### [Texte fourni]
· · ·
En 1971, le jeune korafola s’installe à Paris, une étape clé de sa carrière et de sa création. « De loin, on voit son pays avec plus de profondeur, de nostalgie. La césure renforce les sentiments qu’on éprouve. » Dans la capitale française, il sort ses deux premiers albums internationaux, La kora du Sénégal (vol 1 et 2), une réussite d’harmonie et de dextérité mariant avec grâce airs socés, mbalax, afro-cubain , jazz, soul et rhythm’n blues, avec des chants en socé, en français et en créole portugais. C’est immédiatement le succès, notamment dans les milieux intellectuels afro-antillais et français. Son adaptation de l’air folklorique « Malon » est aussitôt choisie comme générique du journal parlé de la jeune Radiodiffusion Nationale du Sénégal.
· · ·
### [Données fournies]
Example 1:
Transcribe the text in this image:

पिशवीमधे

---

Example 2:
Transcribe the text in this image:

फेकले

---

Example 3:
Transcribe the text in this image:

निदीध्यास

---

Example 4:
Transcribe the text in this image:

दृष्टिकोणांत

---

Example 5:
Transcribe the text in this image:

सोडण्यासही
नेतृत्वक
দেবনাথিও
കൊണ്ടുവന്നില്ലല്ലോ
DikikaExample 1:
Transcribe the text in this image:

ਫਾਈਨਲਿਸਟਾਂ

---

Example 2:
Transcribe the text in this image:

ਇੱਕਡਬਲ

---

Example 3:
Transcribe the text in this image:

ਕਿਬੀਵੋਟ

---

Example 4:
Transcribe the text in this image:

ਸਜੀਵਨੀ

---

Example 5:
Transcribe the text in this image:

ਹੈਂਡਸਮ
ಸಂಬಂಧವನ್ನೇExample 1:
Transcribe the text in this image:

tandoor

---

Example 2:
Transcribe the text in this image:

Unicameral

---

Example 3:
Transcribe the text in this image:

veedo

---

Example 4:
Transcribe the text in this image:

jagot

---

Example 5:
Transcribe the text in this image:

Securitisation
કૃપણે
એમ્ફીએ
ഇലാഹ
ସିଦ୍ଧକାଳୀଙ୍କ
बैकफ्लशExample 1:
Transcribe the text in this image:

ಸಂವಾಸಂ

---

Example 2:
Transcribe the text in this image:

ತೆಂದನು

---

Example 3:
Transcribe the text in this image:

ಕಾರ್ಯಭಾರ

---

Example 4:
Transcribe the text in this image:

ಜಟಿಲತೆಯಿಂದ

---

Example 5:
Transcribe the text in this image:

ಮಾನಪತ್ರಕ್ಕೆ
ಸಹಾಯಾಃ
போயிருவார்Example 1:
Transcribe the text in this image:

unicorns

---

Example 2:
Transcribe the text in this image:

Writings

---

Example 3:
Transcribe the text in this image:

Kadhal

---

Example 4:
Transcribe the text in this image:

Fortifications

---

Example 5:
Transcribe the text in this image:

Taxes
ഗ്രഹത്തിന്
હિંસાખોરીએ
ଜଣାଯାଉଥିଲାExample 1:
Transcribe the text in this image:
· · ·
### [Consigne 1]
Reformulez sous forme de liste le paragraphe du texte sur le korafola qui commence par « En 1971, le jeune korafola », en gardant ses faits principaux.
### [Consigne 2]
Traduisez en anglais, s’il vous plaît, cette phrase du texte sur le korafola : « C’est immédiatement le succès, notamment dans les milieux intellectuels afro-antillais et français. »
### [Consigne 3]
Poursuivez le texte sur le korafola à Paris après sa dernière phrase.

### [Réponse rédigée 1]
- En 1971, le jeune korafola s’installe à Paris, étape clé de sa carrière et de sa création.
- Selon lui, la distance permet de voir son pays avec plus de profondeur et de nostalgie, et la séparation renforce les sentiments.
- À Paris, il sort ses deux premiers albums internationaux, La kora du Sénégal (vol 1 et 2). Ces albums mêlent airs socés, mbalax, afro-cubain, jazz, soul et rhythm’n blues. Les chants y sont en socé, en français et en créole portugais.
- Le succès est immédiat, surtout dans les milieux intellectuels afro-antillais et français.
- Son adaptation de l’air folklorique « Malon » devient aussitôt le générique du journal parlé de la Radiodiffusion Nationale du Sénégal.

### [Réponse rédigée 2]
Success came immediately, particularly in Afro-Caribbean and French intellectual circles.

### [Réponse rédigée 3]
Suit Chant du Nègre, chant du monde composé de poèmes africains, antillais et américains car la force et l’originalité de Lamine Konté est d’avoir adapter la kora en lui faisant accompagner des textes de poètes contemporains, devenant ainsi le précurseur de ce qu’on appelle maintenant le « slam ». Sur les écrits des chantres de la littérature négro-africaine comme Aimé Césaire, Bernard Dadié, Birago Diop, Léon Gontran Damas et Léopold Sédar Senghor qu’il rencontrera à l’hôtel de ville de Brest en France, il crée en effet « un accompagnement musical qui enveloppe les chants, les annonce, les prolonge, les soutient et en accentue les reliefs ». Il brode constamment autour de la partie chantée et rythme les phrases avec la kora, la guitare, le balafon et les djembés.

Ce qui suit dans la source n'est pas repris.